Sorry for the long silence, I have been busting my ass. After my pity party last month, I resolved to do more and to do better. What does that mean, exactly?
For one thing, I signed up for a 7-week sales and prospecting class. Yeah, if you thought I was uncomfortable as fuck showing up at banks with popcorn gifts, attending random meetup groups, and reaching out to friends and acquaintances asking for referrals, that was just Level 1, my friends. For the class, we have to call people up (Yeah, who do you know who actually still uses the phone these days, right?) and do the drill/script. OMG, I was so freaking stressed about it. I stalled and stalled and finally only called Bubbey and a neighbor that first day. The goal for the class over the period of 7 weeks? 100 people PER WEEK. In other words, 20 new people PER DAY.
It’s an interesting predicament, bc that day, I experienced a total return of my previous social anxiety/paralysis from ages ago. It’s probably been over a decade since I made myself that sick with worry and stress over talking to people. After I got home from the first class, I cried and felt like shit. I rolled around in bed thinking, “I just don’t have it in me. I can’t do this. I don’t know how to speak the ‘language of sales’.” And then after a night of feeling completely paralyzed, I knew what I had to do.
This is the path I have chosen. This is part of the business. No matter how great I’ll be as an agent– managing the projects, keeping all parties in the loop, finding resources and studying the market, I will never get to that point if I don’t get clients. It all boils down to getting the clients.
I realized too that I was taking everything too damn seriously. I was hanging on every word, every pause, every statement. I didn’t like this or that or word choice… I mean, I can be pretty damn particular. But if I’m going to enroll in the class, I have to believe in their approach. I can have all my doubts and skepticism, but I have to at least try the exercises the way they are intended to be done. If I try and it doesn’t work, then I can do things my way, but I can’t be rejecting methods before even starting, you know?
It was really a moment where the rubber hit the road. I usually get so excited about learning new things, getting in on the trade secrets or whatever… I have always considered myself coachable, but am I really??? Hell, no. I was resisting like crazy. But I caught myself, and now I’m going to do something about it.

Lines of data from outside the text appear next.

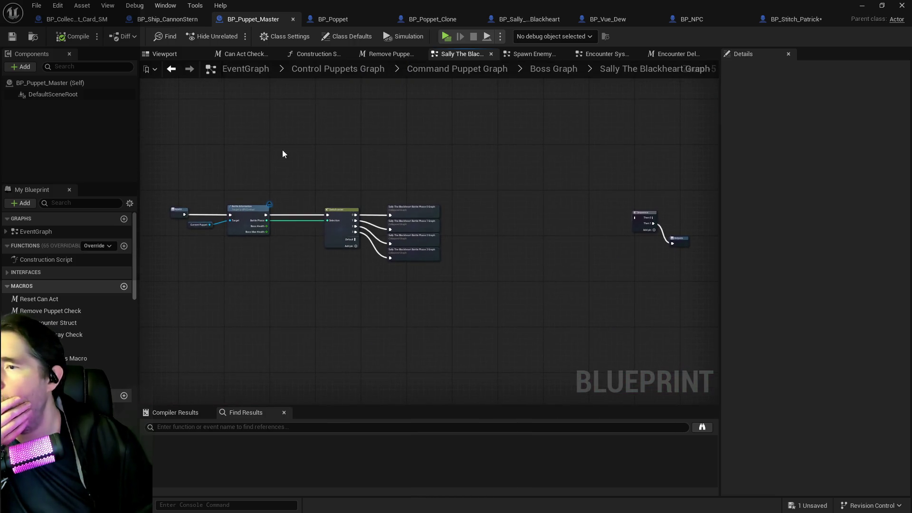
scroll(345, 211, "up", 3)
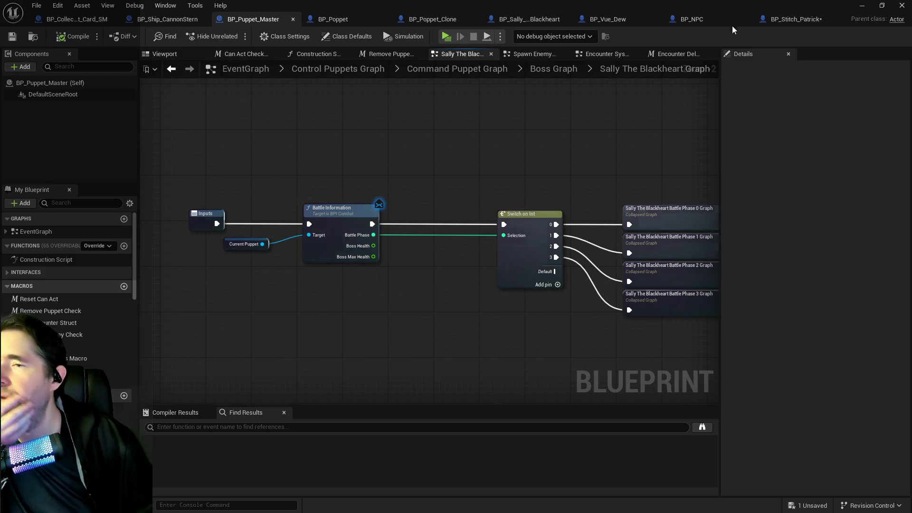
left_click(527, 19)
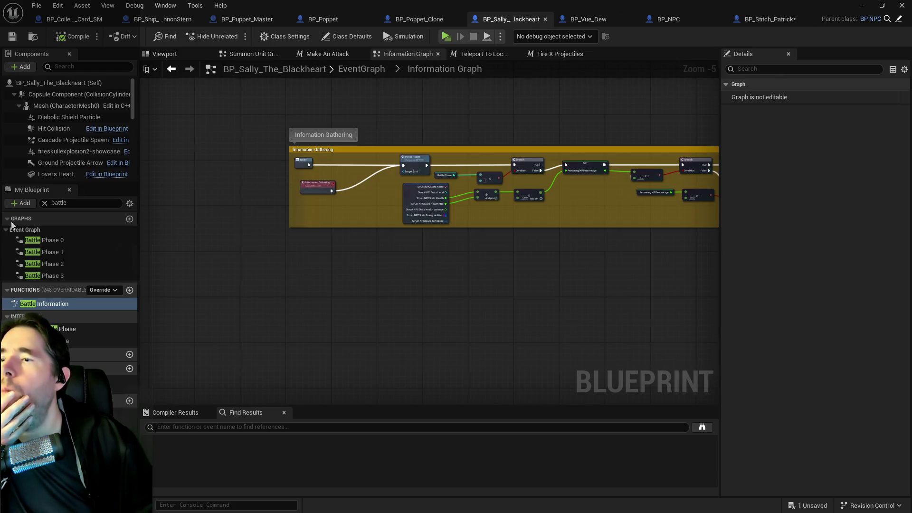
- In Sally's Battle Information function, place Maximum Health below Health, then compile and save
double_click(47, 304)
left_click_drag(508, 225, 641, 289)
left_click(582, 287)
mouse_move(582, 286)
left_mouse_down()
mouse_move(560, 275)
mouse_move(567, 298)
left_mouse_up()
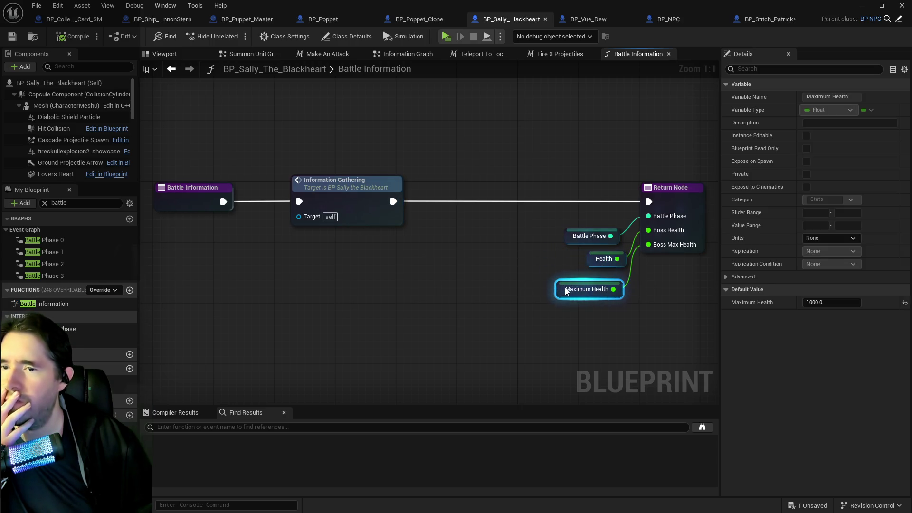
left_click(74, 36)
left_click(11, 37)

So now I’m trying to hit my numbers. I’m still incorporating a little bit of my style in doing things… for example, I am contacting people by email first and then following up with the call (that’s how I did my cold-calling work when I was at the fuel-cell company). I just like the idea of giving people some background/intro and heads up so at least they know who I am when I call. But shit, I’m going to follow the script and go from there.

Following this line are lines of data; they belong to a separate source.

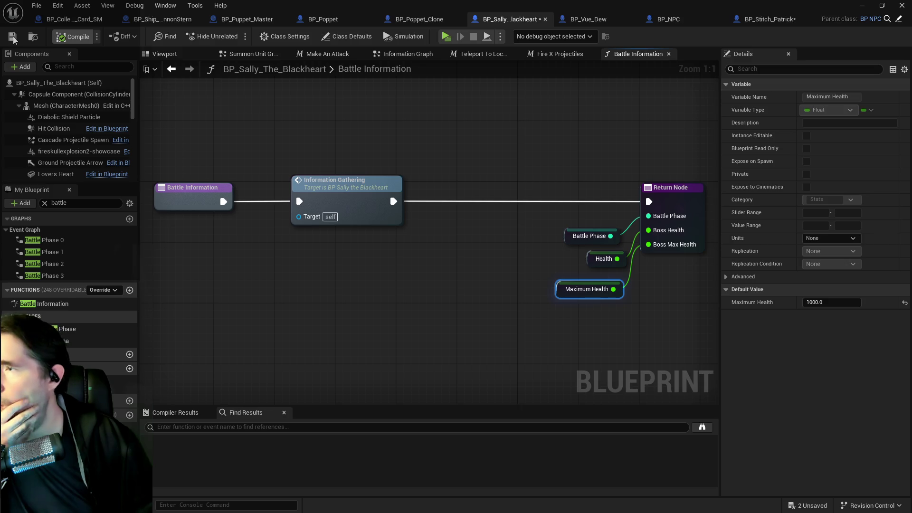
left_click(769, 19)
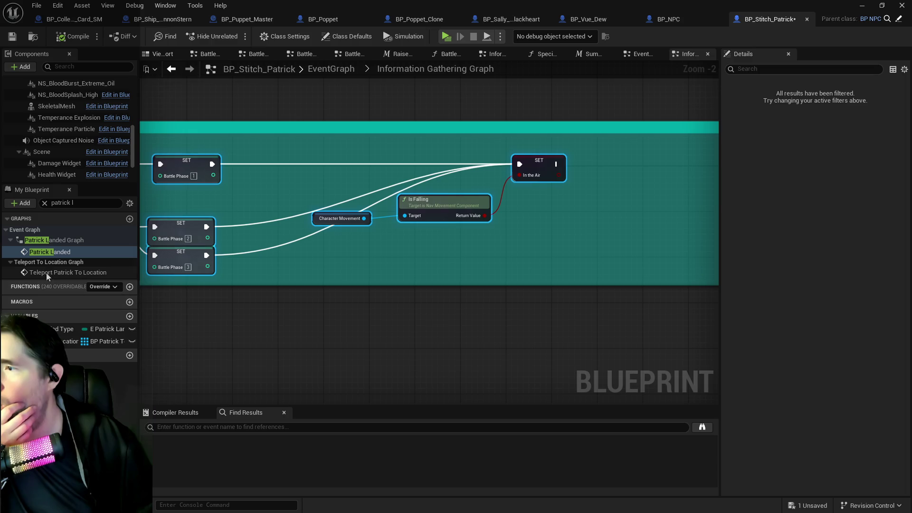
- Bring the Struct NPC Stats getter from Patrick's Battle Information into Sally's Battle Information
key("ctrl+a")
type("battle info")
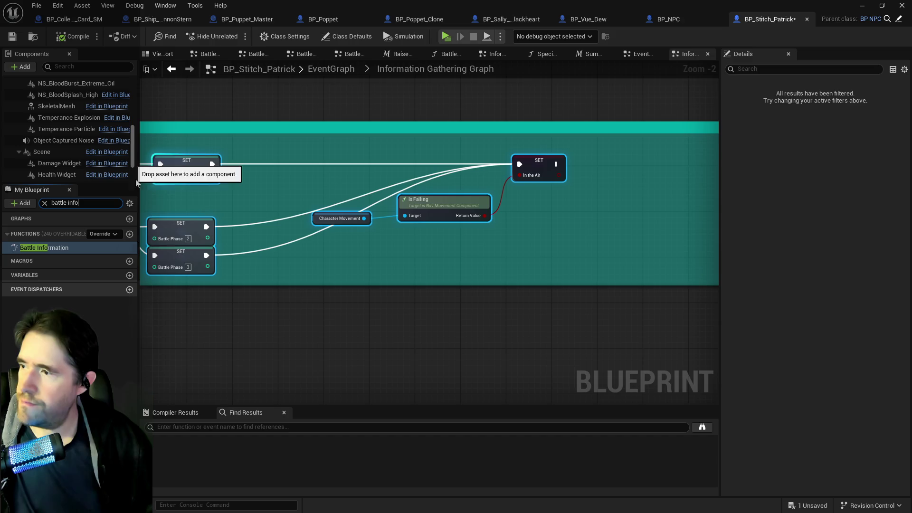
double_click(30, 250)
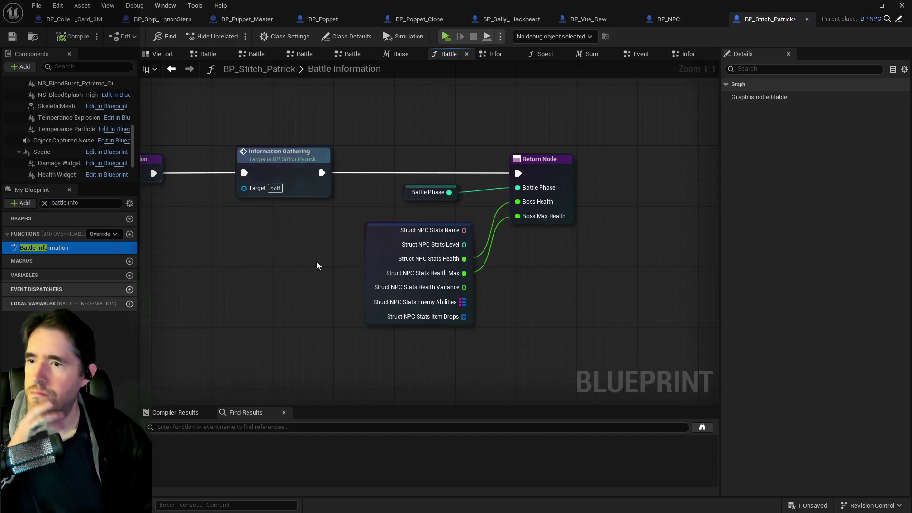
left_click(401, 257)
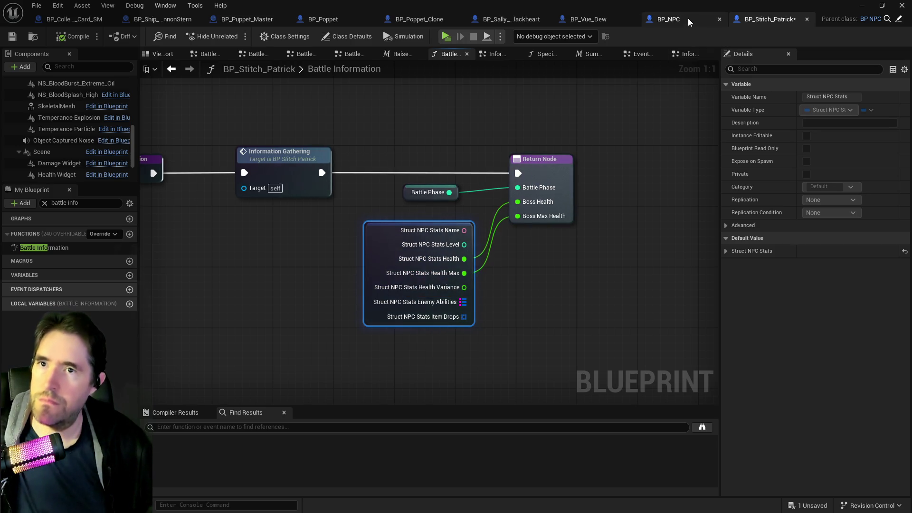
left_click(513, 19)
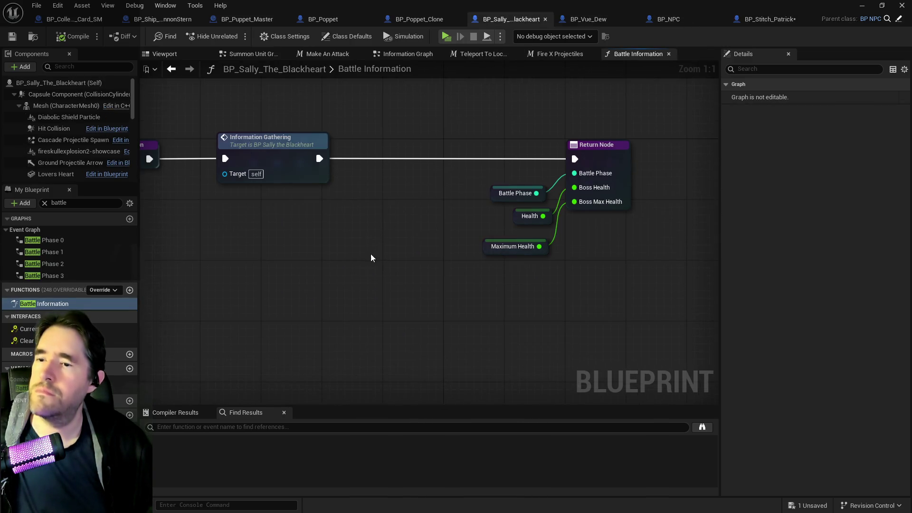
key("ctrl+v")
- Wire Health to Boss Health and Health Max to Boss Max Health, delete the old getters, save
mouse_move(489, 298)
left_mouse_down()
mouse_move(565, 237)
mouse_move(574, 187)
left_mouse_up()
left_click(397, 255)
mouse_move(490, 312)
left_mouse_down()
mouse_move(590, 244)
mouse_move(574, 201)
left_mouse_up()
left_click_drag(461, 215, 560, 266)
key("Delete")
left_click_drag(392, 283, 422, 238)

At the trainings, my coach in the past has asked, “Are you a shark or a clam?” Clams get their food passively, by filter feeding. They sit there, hoping that food comes their way. On the other hand, sharks are bosses. They attack and take what they want. I am always amused by the analogies trainers use to motivate and inspire people. But heck, that shit worked on me. I’m a shark, goddamnit, and I’m going to start acting like one.